Now, some people are going to take a tiny pinch of brownie, and secure in its protection, head off to the church picnic. They will get the virus and wind up in the ICU.
Other people will eat 5 brownies per day, sending their triglyceride levels through the roof. Those in this group who are also taking certain medications, will develop pancreatitis and wind up in the ICU (drug-drug interaction).
Some will go beyond the 5 brownie dose, to 7 per day. Among this lot are bound to be some latent diabetics who will subsequently land in the unit with hyperglycemic hyperosmolar non-ketotic coma (drug -disease interaction).
Finally, a few true believers will bump the dose to 10 brownies daily. They will experience nausea, vomiting, and diarrhea with subsequent dehydration and acute kidney injury, buying them an ICU bed right beside the Covid patients (adverse drug effect).

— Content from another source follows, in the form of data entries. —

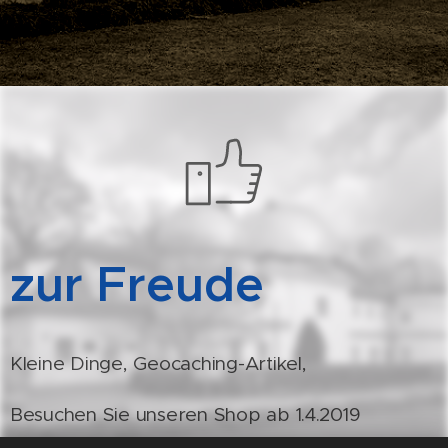
zur Freude
Kleine Dinge, Geocaching-Artikel,
Besuchen Sie unseren Shop ab 1.4.2019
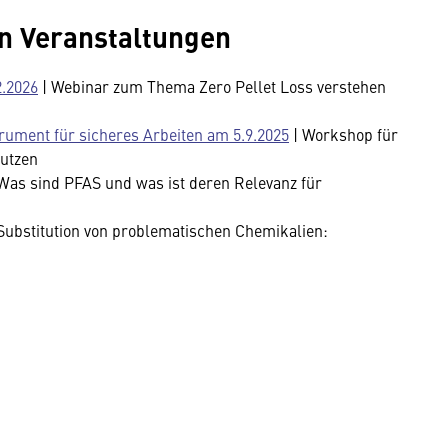
n Veranstaltungen
2.2026
| Webinar zum Thema Zero Pellet Loss verstehen
trument für sicheres Arbeiten am 5.9.2025
| Workshop für
nutzen
 Was sind PFAS und was ist deren Relevanz für
 Substitution von problematischen Chemikalien:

The point is: common sense sees no farther than its own nose and is blind to all these eventualities. Scientific method is not, largely because it admits that we can’t know all the eventualities. That’s why good clinical trials measure hard endpoints, like death or time to hospital discharge, and not surrogate markers, like the presence of virus on nasal swabs.
Don’t rely on that nitwit shyster Trump, his toadies, and their common sense. Rely on scientific method instead.
Throwing darts at a board at this point.